WHAT THIS TASK INVOLVES:
The lines to reproduce run from the one containing "wire [15:0] data_store;" to the end of the listing. Reproduce them exactly, both ends included, and nothing else.

WORKING DATA:
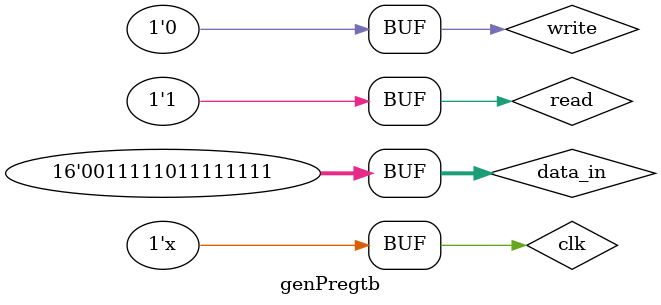
<source format=v>
module genPregtb;
    reg clk,write,read;
    reg [15:0] data_in;
    wire [15:0] data_out;
    wire [15:0] data_store;
    
    parameter clk_period = 10;

    Genaral_Purpose_Register gpr1 (clk,write,read,data_in,data_out,data_store);

    initial 
    begin
       clk = 0; 
    end
    
    always
        #(clk_period/2)
        clk = ~clk;
    
    initial
        begin
            write = 0; read = 0; data_in =16'd0;
            #(clk_period)
            data_in = 16'b0011001100110011; write =1;
            #(clk_period)
            write=0 ; read =1;
            #(clk_period)
            data_in = 16'b0011001100111111; write =0;
            #(clk_period)
            read =1;
            #(clk_period)
            read=0; data_in = 16'b0011111011111111; write =1;
            #(clk_period)
            write=0 ; read =1;
        end
endmodule
</source>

ANSWER SPACE:
    wire [15:0] data_store;
    
    parameter clk_period = 10;

    Genaral_Purpose_Register gpr1 (clk,write,read,data_in,data_out,data_store);

    initial 
    begin
       clk = 0; 
    end
    
    always
        #(clk_period/2)
        clk = ~clk;
    
    initial
        begin
            write = 0; read = 0; data_in =16'd0;
            #(clk_period)
            data_in = 16'b0011001100110011; write =1;
            #(clk_period)
            write=0 ; read =1;
            #(clk_period)
            data_in = 16'b0011001100111111; write =0;
            #(clk_period)
            read =1;
            #(clk_period)
            read=0; data_in = 16'b0011111011111111; write =1;
            #(clk_period)
            write=0 ; read =1;
        end
endmodule
</source>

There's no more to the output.